━━━ PROVIDED MATERIAL

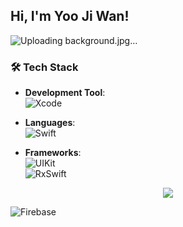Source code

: ##  Hi, I'm Yoo Ji Wan!    
![Uploading background.jpg…]()



### 🛠 Tech Stack  
- **Development Tool**:  
  ![Xcode](https://img.shields.io/badge/Xcode-%231575F9.svg?style=for-the-badge&logo=xcode&logoColor=white)  

- **Languages**:  
  ![Swift](https://img.shields.io/badge/Swift-%23FA7343.svg?style=for-the-badge&logo=swift&logoColor=white)  

- **Frameworks**:  
  ![UIKit](https://img.shields.io/badge/UIKit-%230078D6.svg?style=for-the-badge)  
  ![RxSwift](https://img.shields.io/badge/RxSwift-%23D222D2.svg?style=for-the-badge&logo=ReactiveX&logoColor=white)  

<p align="center">
  <a href="https://skillicons.dev">
    <img src="https://skillicons.dev/icons?i=swift,reactivex,figma,firebase" />
  </a>
</p>

![Firebase](https://img.shields.io/badge/Firebase-%23039BE5.svg?style=for-the-badge&logo=firebase&logoColor=white)

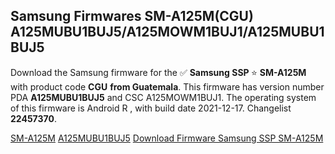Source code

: <h2>Samsung Firmwares SM-A125M(CGU) A125MUBU1BUJ5/A125MOWM1BUJ1/A125MUBU1BUJ5</h2>
Download the Samsung firmware for the ✅ <strong>Samsung SSP </strong> ⭐ <strong>SM-A125M</strong> with product code <strong>CGU</strong> <strong> from Guatemala</strong>. This firmware has version number PDA <strong>A125MUBU1BUJ5</strong> and CSC A125MOWM1BUJ1. The operating system of this firmware is Android R , with build date 2021-12-17. Changelist <strong>22457370</strong>.


[SM-A125M](https://samfirm.shop/samsung/model/SM-A125M)
[A125MUBU1BUJ5](https://samfirm.shop/samsung/pda/A125MUBU1BUJ5)
[Download Firmware Samsung SSP SM-A125M](https://samfirm.shop/samsung/firmware/482971)

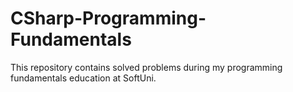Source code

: # CSharp-Programming-Fundamentals
This repository contains solved problems during my programming fundamentals education at SoftUni.
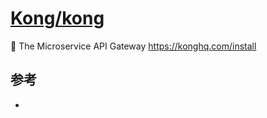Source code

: # [Kong/kong](https://github.com/Kong/kong)

🐒 The Microservice API Gateway https://konghq.com/install

## 参考

* [](https://getkong.org/)
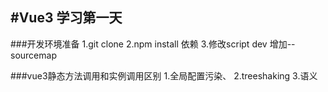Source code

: #Vue3 学习第一天
---

###开发环境准备
1.git clone
2.npm install 依赖
3.修改script dev 增加--sourcemap


###vue3静态方法调用和实例调用区别
1.全局配置污染、
2.treeshaking
3.语义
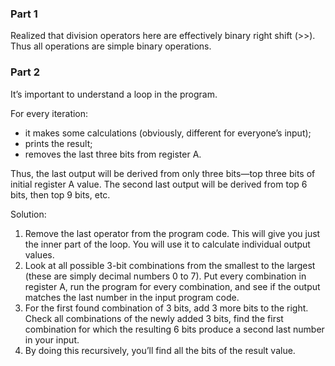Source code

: ### Part 1
Realized that division operators here are effectively binary right shift (>>). Thus all operations are simple binary operations.

### Part 2

It’s important to understand a loop in the program.

For every iteration:
- it makes some calculations (obviously, different for everyone’s input);
- prints the result;
- removes the last three bits from register A.

Thus, the last output will be derived from only three bits—top three bits of initial register A value.
The second last output will be derived from top 6 bits, then top 9 bits, etc.

Solution:
1. Remove the last operator from the program code. This will give you just the inner part of the loop. You will use it to calculate individual output values.
2. Look at all possible 3-bit combinations from the smallest to the largest (these are simply decimal numbers 0 to 7). Put every combination in register A, run the program for every combination, and see if the output matches the last number in the input program code.
3. For the first found combination of 3 bits, add 3 more bits to the right. Check all combinations of the newly added 3 bits, find the first combination for which the resulting 6 bits produce a second last number in your input.
4. By doing this recursively, you’ll find all the bits of the result value.

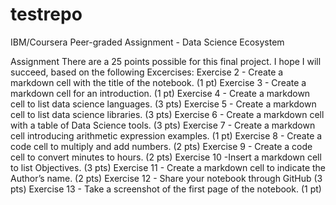 # testrepo
IBM/Coursera Peer-graded Assignment - Data Science Ecosystem

Assignment 
There are a 25 points possible for this final project. I hope I will succeed, based on the following Excercises:
Exercise 2 - Create a markdown cell with the title of the notebook. (1 pt)
Exercise 3 - Create a markdown cell for an introduction. (1 pt)
Exercise 4 - Create a markdown cell to list data science languages. (3 pts)
Exercise 5 - Create a markdown cell to list data science libraries. (3 pts)
Exercise 6 - Create a markdown cell with a table of Data Science tools. (3 pts)
Exercise 7 - Create a markdown cell introducing arithmetic expression examples. (1 pt)
Exercise 8 - Create a code cell to multiply and add numbers. (2 pts)
Exercise 9 - Create a code cell to convert minutes to hours. (2 pts)
Exercise 10 -Insert a markdown cell to list Objectives. (3 pts)
Exercise 11 - Create a markdown cell to indicate the Author’s name. (2 pts)
Exercise 12 - Share your notebook through GitHub (3 pts)
Exercise 13 - Take a screenshot of the first page of the notebook. (1 pt)


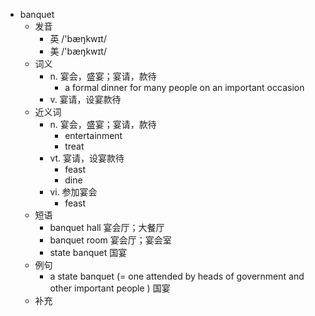 - banquet
  - 发音
    - 英 /'bæŋkwɪt/
    - 美 /'bæŋkwɪt/
  - 词义
    - n. 宴会，盛宴；宴请，款待
      - a formal dinner for many people on an important occasion
    - v. 宴请，设宴款待
  - 近义词
    - n. 宴会，盛宴；宴请，款待
      - entertainment
      - treat
    - vt. 宴请，设宴款待
      - feast
      - dine
    - vi. 参加宴会
      - feast
  - 短语
    - banquet hall 宴会厅；大餐厅
    - banquet room 宴会厅；宴会室
    - state banquet 国宴
  - 例句
    - a state banquet (=  one attended by heads of government and other important people  ) 国宴
  - 补充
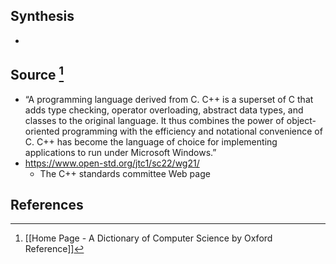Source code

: ## Synthesis
- 
## Source [^1]
- “A programming language derived from C. C++ is a superset of C that adds type checking, operator overloading, abstract data types, and classes to the original language. It thus combines the power of object-oriented programming with the efficiency and notational convenience of C. C++ has become the language of choice for implementing applications to run under Microsoft Windows.”
- https://www.open-std.org/jtc1/sc22/wg21/
	- The C++ standards committee Web page
## References

[^1]: [[Home Page - A Dictionary of Computer Science by Oxford Reference]]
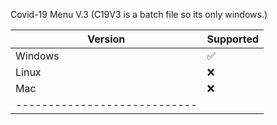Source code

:  Covid-19 Menu V.3
 (C19V3 is a batch file so its only windows.)
 
| Version | Supported          |
| ------- | ------------------ |
| Windows | :white_check_mark: |
| Linux   | :x:                |
| Mac     | :x:                |
| ---------------------------- |
 

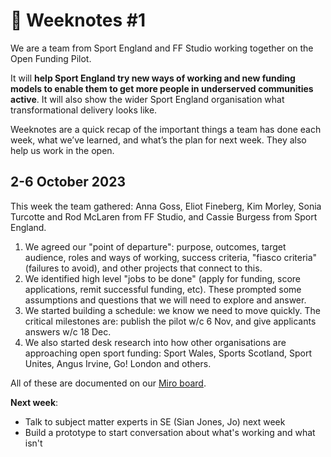 # 📝 Weeknotes #1

We are a team from Sport England and FF Studio working together on the Open Funding Pilot. 

It will **help Sport England try new ways of working and new funding models to enable them to get more people in underserved communities active**. It will also show the wider Sport England organisation what transformational delivery looks like.

Weeknotes are a quick recap of the important things a team has done each week, what we’ve learned, and what’s the plan for next week. They also help us work in the open.


## 2-6 October 2023

This week the team gathered: Anna Goss, Eliot Fineberg, Kim Morley, Sonia Turcotte and Rod McLaren from FF Studio, and Cassie Burgess from Sport England.

1. We agreed our "point of departure": purpose, outcomes, target audience, roles and ways of working, success criteria, "fiasco criteria" (failures to avoid), and other projects that connect to this.
1. We identified high level "jobs to be done" (apply for funding, score applications, remit successful funding, etc). These prompted some assumptions and questions that we will need to explore and answer.
1. We started building a schedule: we know we need to move quickly. The critical milestones are: publish the pilot w/c 6 Nov, and give applicants answers w/c 18 Dec.
1. We also started desk research into how other organisations are approaching open sport funding: Sport Wales, Sports Scotland, Sport Unites, Angus Irvine, Go! London and others.

All of these are documented on our [Miro board](https://miro.com/app/board/uXjVNfn2G4I=/).

**Next week**:

* Talk to subject matter experts in SE (Sian Jones, Jo) next week
* Build a prototype to start conversation about what's working and what isn't
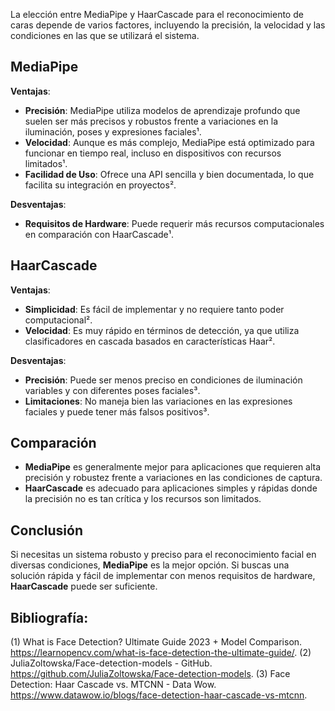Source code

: La elección entre MediaPipe y HaarCascade para el reconocimiento de caras depende de varios factores, incluyendo la precisión, la velocidad y las condiciones en las que se utilizará el sistema.

## MediaPipe

**Ventajas**:
- **Precisión**: MediaPipe utiliza modelos de aprendizaje profundo que suelen ser más precisos y robustos frente a variaciones en la iluminación, poses y expresiones faciales¹.
- **Velocidad**: Aunque es más complejo, MediaPipe está optimizado para funcionar en tiempo real, incluso en dispositivos con recursos limitados¹.
- **Facilidad de Uso**: Ofrece una API sencilla y bien documentada, lo que facilita su integración en proyectos².

**Desventajas**:
- **Requisitos de Hardware**: Puede requerir más recursos computacionales en comparación con HaarCascade¹.

## HaarCascade

**Ventajas**:
- **Simplicidad**: Es fácil de implementar y no requiere tanto poder computacional².
- **Velocidad**: Es muy rápido en términos de detección, ya que utiliza clasificadores en cascada basados en características Haar².

**Desventajas**:
- **Precisión**: Puede ser menos preciso en condiciones de iluminación variables y con diferentes poses faciales³.
- **Limitaciones**: No maneja bien las variaciones en las expresiones faciales y puede tener más falsos positivos³.

## Comparación

- **MediaPipe** es generalmente mejor para aplicaciones que requieren alta precisión y robustez frente a variaciones en las condiciones de captura.
- **HaarCascade** es adecuado para aplicaciones simples y rápidas donde la precisión no es tan crítica y los recursos son limitados.

## Conclusión

Si necesitas un sistema robusto y preciso para el reconocimiento facial en diversas condiciones, **MediaPipe** es la mejor opción. Si buscas una solución rápida y fácil de implementar con menos requisitos de hardware, **HaarCascade** puede ser suficiente.

## Bibliografía:
(1) What is Face Detection? Ultimate Guide 2023 + Model Comparison. https://learnopencv.com/what-is-face-detection-the-ultimate-guide/.
(2) JuliaZoltowska/Face-detection-models - GitHub. https://github.com/JuliaZoltowska/Face-detection-models.
(3) Face Detection: Haar Cascade vs. MTCNN - Data Wow. https://www.datawow.io/blogs/face-detection-haar-cascade-vs-mtcnn.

━━━━━━

» **INSTRUCTIONS FOR THE TASK**: Provide a count of the lines in the data above that include the word "condiciones", stating the number alone.

» **SOLUTION TO THIS EXERCISE**: 4